• [INSTRUCTIONS TO FOLLOW] Locate the word "round" in the entries below, then gather every line that holds it.

• [RECORDS FOR THE TASK]

--------

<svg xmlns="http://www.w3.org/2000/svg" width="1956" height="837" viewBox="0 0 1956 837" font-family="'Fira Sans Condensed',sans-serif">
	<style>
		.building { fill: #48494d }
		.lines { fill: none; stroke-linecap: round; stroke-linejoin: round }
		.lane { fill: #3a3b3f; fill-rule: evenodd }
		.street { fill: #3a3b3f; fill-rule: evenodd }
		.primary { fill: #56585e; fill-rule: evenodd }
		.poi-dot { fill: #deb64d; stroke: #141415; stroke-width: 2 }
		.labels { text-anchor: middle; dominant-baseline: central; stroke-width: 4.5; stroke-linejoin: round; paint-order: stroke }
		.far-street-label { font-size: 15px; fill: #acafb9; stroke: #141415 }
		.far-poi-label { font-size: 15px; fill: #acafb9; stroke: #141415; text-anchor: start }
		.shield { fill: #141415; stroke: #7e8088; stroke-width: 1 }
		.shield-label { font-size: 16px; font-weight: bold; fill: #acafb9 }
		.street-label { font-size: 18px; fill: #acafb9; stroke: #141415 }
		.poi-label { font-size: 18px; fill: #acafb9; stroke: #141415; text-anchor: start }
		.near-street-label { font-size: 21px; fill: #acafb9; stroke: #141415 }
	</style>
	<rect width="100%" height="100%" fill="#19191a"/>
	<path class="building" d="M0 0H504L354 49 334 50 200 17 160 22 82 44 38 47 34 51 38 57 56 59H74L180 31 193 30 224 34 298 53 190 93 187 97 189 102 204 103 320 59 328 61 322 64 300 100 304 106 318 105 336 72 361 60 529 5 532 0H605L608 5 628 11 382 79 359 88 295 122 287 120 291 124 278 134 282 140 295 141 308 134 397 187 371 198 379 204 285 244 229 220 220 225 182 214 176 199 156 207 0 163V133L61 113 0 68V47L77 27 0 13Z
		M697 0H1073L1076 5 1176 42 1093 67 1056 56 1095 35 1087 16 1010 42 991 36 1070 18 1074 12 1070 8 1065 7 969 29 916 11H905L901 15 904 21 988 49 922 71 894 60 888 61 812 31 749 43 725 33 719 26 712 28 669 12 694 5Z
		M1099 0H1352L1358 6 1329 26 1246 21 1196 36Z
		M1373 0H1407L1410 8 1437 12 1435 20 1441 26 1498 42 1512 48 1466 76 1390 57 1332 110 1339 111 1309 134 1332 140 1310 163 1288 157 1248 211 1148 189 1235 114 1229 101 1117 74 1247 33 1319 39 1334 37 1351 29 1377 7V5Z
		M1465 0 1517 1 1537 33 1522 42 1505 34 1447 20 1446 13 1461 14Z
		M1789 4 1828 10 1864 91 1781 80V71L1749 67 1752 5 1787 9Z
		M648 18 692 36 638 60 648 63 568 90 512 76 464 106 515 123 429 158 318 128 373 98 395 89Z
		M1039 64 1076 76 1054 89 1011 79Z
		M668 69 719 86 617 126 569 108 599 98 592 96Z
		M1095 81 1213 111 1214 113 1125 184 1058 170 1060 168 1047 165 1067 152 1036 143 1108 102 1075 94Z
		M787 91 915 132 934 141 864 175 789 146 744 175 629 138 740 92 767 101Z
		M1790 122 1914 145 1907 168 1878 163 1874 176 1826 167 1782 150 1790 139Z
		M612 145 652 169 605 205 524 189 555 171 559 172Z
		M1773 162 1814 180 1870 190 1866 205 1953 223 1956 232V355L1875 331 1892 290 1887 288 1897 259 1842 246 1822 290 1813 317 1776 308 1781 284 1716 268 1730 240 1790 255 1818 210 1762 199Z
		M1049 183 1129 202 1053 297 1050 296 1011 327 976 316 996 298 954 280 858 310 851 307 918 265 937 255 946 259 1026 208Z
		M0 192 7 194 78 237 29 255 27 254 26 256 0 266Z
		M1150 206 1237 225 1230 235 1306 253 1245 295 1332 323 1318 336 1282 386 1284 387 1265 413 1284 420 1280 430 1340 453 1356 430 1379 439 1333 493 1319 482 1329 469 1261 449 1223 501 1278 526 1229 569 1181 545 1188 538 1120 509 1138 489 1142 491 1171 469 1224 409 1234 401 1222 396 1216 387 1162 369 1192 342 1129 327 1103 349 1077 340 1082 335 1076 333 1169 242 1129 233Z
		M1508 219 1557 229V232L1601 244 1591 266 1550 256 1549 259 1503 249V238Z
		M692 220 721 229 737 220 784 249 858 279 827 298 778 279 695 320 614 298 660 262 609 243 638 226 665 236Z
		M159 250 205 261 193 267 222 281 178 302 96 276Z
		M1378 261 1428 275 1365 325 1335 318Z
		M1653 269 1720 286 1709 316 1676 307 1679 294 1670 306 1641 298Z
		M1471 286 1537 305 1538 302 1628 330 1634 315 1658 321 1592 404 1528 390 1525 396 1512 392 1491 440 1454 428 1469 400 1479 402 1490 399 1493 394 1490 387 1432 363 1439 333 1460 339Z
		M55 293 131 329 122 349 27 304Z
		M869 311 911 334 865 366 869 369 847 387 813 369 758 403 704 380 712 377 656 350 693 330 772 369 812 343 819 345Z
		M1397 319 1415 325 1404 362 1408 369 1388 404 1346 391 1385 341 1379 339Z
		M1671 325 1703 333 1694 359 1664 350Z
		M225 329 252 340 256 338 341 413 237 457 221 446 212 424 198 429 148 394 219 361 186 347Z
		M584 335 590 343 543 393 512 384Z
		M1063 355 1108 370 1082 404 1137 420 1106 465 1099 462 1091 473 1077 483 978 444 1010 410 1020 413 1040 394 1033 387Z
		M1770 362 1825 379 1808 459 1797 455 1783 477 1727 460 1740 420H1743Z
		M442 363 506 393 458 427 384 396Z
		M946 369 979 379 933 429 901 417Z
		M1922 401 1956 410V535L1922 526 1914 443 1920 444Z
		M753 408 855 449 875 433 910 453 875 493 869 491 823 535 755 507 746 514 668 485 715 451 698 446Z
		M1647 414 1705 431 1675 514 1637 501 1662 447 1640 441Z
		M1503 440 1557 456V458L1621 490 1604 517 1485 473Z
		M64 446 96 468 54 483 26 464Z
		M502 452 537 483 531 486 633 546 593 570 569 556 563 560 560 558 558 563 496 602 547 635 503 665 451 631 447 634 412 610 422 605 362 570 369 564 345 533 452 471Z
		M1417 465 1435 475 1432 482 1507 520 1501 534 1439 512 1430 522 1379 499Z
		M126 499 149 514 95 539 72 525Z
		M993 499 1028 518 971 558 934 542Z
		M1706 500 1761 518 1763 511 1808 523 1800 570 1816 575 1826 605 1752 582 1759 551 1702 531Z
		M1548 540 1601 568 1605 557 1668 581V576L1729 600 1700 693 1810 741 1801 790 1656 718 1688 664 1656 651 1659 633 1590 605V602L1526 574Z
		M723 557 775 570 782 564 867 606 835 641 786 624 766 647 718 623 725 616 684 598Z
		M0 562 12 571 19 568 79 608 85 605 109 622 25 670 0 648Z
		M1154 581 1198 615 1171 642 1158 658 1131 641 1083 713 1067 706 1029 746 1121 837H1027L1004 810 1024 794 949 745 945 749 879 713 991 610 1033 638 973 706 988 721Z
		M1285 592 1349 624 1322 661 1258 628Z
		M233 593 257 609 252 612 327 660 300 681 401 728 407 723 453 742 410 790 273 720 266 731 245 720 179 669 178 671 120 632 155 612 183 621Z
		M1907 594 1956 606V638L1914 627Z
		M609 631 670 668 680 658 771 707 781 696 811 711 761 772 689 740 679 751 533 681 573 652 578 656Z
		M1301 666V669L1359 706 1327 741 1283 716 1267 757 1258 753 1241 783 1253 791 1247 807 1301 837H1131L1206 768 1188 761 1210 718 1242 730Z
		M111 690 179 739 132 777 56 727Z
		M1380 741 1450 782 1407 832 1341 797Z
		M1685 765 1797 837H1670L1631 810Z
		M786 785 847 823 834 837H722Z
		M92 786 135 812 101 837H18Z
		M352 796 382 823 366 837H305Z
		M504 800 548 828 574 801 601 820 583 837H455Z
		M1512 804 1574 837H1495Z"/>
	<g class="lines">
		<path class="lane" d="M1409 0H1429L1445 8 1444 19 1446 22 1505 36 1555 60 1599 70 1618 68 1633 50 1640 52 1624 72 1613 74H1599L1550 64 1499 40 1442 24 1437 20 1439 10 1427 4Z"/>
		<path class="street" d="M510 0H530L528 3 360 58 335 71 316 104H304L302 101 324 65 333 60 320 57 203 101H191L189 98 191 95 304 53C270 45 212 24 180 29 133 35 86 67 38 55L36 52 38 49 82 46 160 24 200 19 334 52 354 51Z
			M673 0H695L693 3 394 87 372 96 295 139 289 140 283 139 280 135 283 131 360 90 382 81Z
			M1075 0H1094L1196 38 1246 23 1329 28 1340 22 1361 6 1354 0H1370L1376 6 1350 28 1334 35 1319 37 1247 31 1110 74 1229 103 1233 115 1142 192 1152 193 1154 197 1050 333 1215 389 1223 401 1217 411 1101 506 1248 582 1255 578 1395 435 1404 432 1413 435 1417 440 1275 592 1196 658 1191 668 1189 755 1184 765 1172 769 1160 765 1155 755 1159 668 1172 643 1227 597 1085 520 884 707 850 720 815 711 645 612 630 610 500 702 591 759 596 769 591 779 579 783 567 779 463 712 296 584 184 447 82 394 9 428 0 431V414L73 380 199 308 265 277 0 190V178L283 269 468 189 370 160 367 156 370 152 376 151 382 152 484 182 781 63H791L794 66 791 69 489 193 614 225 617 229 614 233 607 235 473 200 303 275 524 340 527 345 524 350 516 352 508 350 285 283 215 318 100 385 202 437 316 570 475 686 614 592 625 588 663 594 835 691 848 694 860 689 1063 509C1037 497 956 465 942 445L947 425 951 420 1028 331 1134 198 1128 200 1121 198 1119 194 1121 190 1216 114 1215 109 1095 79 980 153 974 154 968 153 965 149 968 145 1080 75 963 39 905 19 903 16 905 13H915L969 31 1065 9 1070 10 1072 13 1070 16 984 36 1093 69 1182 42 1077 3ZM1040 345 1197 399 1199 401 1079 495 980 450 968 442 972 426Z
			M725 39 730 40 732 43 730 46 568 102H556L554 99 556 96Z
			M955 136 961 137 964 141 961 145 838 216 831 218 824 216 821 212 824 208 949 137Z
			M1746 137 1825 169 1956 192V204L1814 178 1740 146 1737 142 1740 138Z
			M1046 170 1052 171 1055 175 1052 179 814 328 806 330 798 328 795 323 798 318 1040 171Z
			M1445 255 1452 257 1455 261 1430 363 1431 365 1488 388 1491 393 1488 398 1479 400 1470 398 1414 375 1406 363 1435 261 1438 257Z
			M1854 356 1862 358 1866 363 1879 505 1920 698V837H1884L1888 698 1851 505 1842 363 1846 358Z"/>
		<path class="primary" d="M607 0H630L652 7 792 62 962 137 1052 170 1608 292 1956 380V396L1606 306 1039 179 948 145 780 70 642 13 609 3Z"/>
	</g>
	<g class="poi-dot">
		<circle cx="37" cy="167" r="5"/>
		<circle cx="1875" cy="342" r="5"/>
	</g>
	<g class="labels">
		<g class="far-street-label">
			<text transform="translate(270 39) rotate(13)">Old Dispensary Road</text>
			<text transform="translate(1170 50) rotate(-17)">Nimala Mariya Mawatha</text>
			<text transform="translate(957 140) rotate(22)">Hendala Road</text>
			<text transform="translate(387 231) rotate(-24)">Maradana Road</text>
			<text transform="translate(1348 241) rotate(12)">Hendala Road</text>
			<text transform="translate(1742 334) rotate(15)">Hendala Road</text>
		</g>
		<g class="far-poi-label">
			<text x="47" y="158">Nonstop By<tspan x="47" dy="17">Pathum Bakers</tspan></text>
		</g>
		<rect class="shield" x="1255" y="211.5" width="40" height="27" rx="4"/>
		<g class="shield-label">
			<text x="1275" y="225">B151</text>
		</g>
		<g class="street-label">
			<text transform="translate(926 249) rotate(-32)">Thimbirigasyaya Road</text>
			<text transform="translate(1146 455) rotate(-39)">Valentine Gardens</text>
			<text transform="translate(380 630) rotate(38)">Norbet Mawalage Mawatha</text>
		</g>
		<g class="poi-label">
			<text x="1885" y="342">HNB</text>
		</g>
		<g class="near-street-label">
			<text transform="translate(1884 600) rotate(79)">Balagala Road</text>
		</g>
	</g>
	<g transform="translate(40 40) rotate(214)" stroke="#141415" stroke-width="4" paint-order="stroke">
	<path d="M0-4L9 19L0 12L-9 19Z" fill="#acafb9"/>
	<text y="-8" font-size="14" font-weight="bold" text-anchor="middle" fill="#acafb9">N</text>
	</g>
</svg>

--------

• [REPLY TO THE EXERCISE]
		.lines { fill: none; stroke-linecap: round; stroke-linejoin: round }
		.labels { text-anchor: middle; dominant-baseline: central; stroke-width: 4.5; stroke-linejoin: round; paint-order: stroke }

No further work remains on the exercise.